IF YOU are tempted to spend your golden years in the sun and escape overcrowded, polluted London, you are not alone. Emigration from the UK reached a record high in 2008 and that was before the introduction of a 50 per cent higher tax rate and the impending austerity measures. But planning is essential if you want to live this particular retirement dream.
Few expat pensioners appear to regret their decision – the NatWest International Personal Banking Quality of Life Report, published last week, reveals that 71 per cent believe they made the right decision in retiring overseas and 58 per cent say their experiences have been better than expected.
Still, while careful planning lacks the romance of a spontaneous decision, it will ensure that your idyll won’t be troubled by the complex web of tax directives, residency guidelines and currency fluctuations. Relocating your entire life inevitably causes its fair share of paperwork but minimising the red tape and avoiding the pitfalls will make your retirement overseas a calmer, more pleasant experience.
Leaving the UK tax system is now much harder than it used to be, says Ronnie Ludwig, partner in the private wealth team at accountants Saffery Champness.
Prior to last April, it was simply a case of making sure you were not in the UK for a certain number of days – 90 days per year over four years or no more than 186 days in any one tax year. This has since been tightened up – you may have to cut your ties with the UK: no property, no UK credit cards, no UK mobile phone as well as removing yourself from the electoral register.

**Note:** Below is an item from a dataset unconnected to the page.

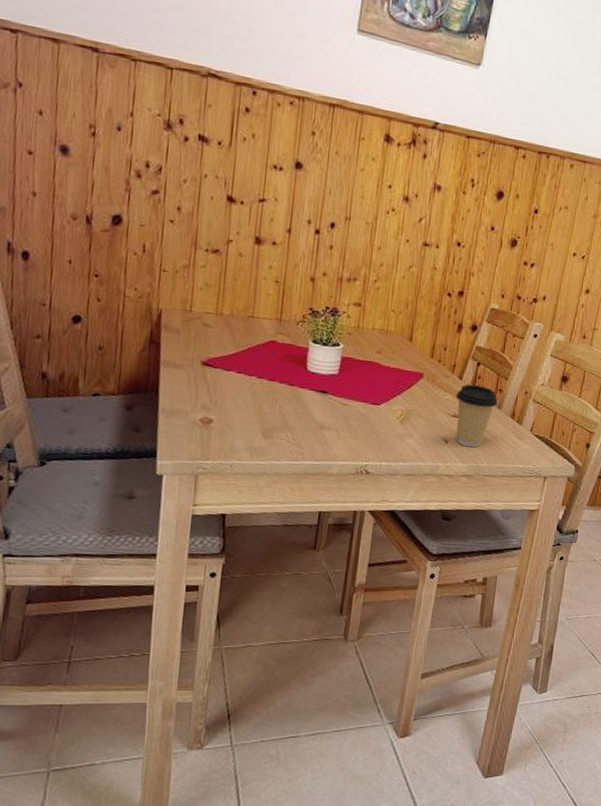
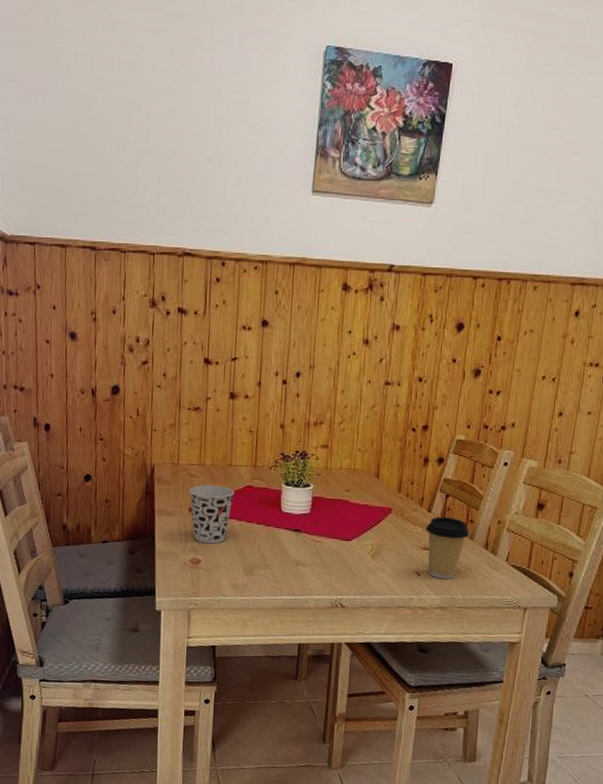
cup: none [202,336,256,403] -> present [188,484,235,544]

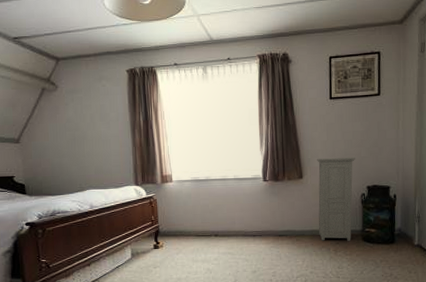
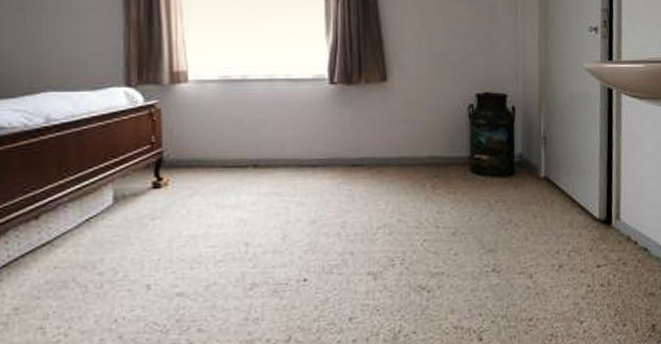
cabinet: present [317,158,356,241] -> none [407,53,461,173]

“If you don’t tick enough of these boxes, then HMRC can deem you resident in the UK and you can end up being taxed twice. This is an absolute nightmare for older people who may have little experience of the tax system and then panic,” Ludwig adds.
Chris Mills, tax director at Grant Thornton, agrees that you should make sure you are clear about your tax status and know what you are getting yourself. He points out that countries can vary substantially in their tax treatment.
For example, if you sell your principal property in the UK before you move, then you won’t pay tax on it. If you sell it after you have moved, the proceeds may count towards your taxable income. Equally, depending on your Isa provider, you may be restricted in your choice of investments if you are resident abroad, warns BestInvest’s Adrian Lowcock.
REORGANISE YOUR FINANCES
Expat pensioners would do well to reorganise their financial affairs to take advantage of and adapt to the new regime under which they will be living. This may leave you paying less tax but even if you end up paying more you should still consider whether it is worth it for the better quality of life and perhaps for more efficient healthcare services.
For retirees who have spent their working lives in the UK, their main source of income is likely to be their pensions. In most cases, you should make sure you arrange for your pension to be paid gross and you will then be taxed accordingly in your country of residence.
This regular international wiring of funds incurs two costs: the transfer cost and the currency fluctuation. Through firms such as Moneycorp pensioners can arrange a regular payment, often costing only £4 per transfer, and are able to fix the exchange rate for a minimum of six months if they think it could move against them.
Retirement overseas is well worth considering, but it pays to take off those rose-tinted spectacles and seek specialist advice.
focus on | life abroad in western Europe
Western Europe is the destination of choice for retirees heading overseas thanks to its proximity to the UK, its warmer climate, and its perceived slower pace of life.
Many choose not to retire to a designated expat community, according to NatWest research, and 87 per cent own their home outright.
For many pensioners, healthcare will be an increasingly important cost. Luckily, the state healthcare systems of most European countries are open to British expats.
If you are registered with the local authority in Spain – this can expose you to tax – then you have the same healthcare rights as a native. The Centre for Future Studies’ Frank Shaw says that the language barrier can be a big issue for retirees in the state healthcare system – you may wish to go private but this will be expensive. In France, you are entitled to French healthcare, which is world-renowned, but you must be in receipt of a UK state pension and an E121 form to avoid paying contributions. This will cover you up to a certain amount; top-up insurance is recommended to pay for the rest.
focus on | offshore banking
No matter where in the world you are retiring to, offshore banking could be for you. Far from being the exclusive preserve of financial whiz kids and the mega-rich basic offshore packages and financial advice are available to anyone retiring with as little as £5,000 in cash.
Well-known international banks such as Barclays Wealth, HSBC and Abbey International can set up offshore accounts in secure, stable, tax efficient countries. For a monthly fee of £25 and a minimum deposit of £5,000, HSBC International can offer you a basic offshore package, including 24 hour internet and phone banking in English, international money transfers, a choice of currencies and the possibility, depending on your country of residence, of interest paid gross of tax. Packages get more luxurious and tailored for more complex needs the larger your deposit.
For those more liquid, £50,000 can buy you the comfort of a Relationship Manager Service with Barclays Wealth. These managers offer specialist advice on sophisticated international investment, savings and mortgage circumstances.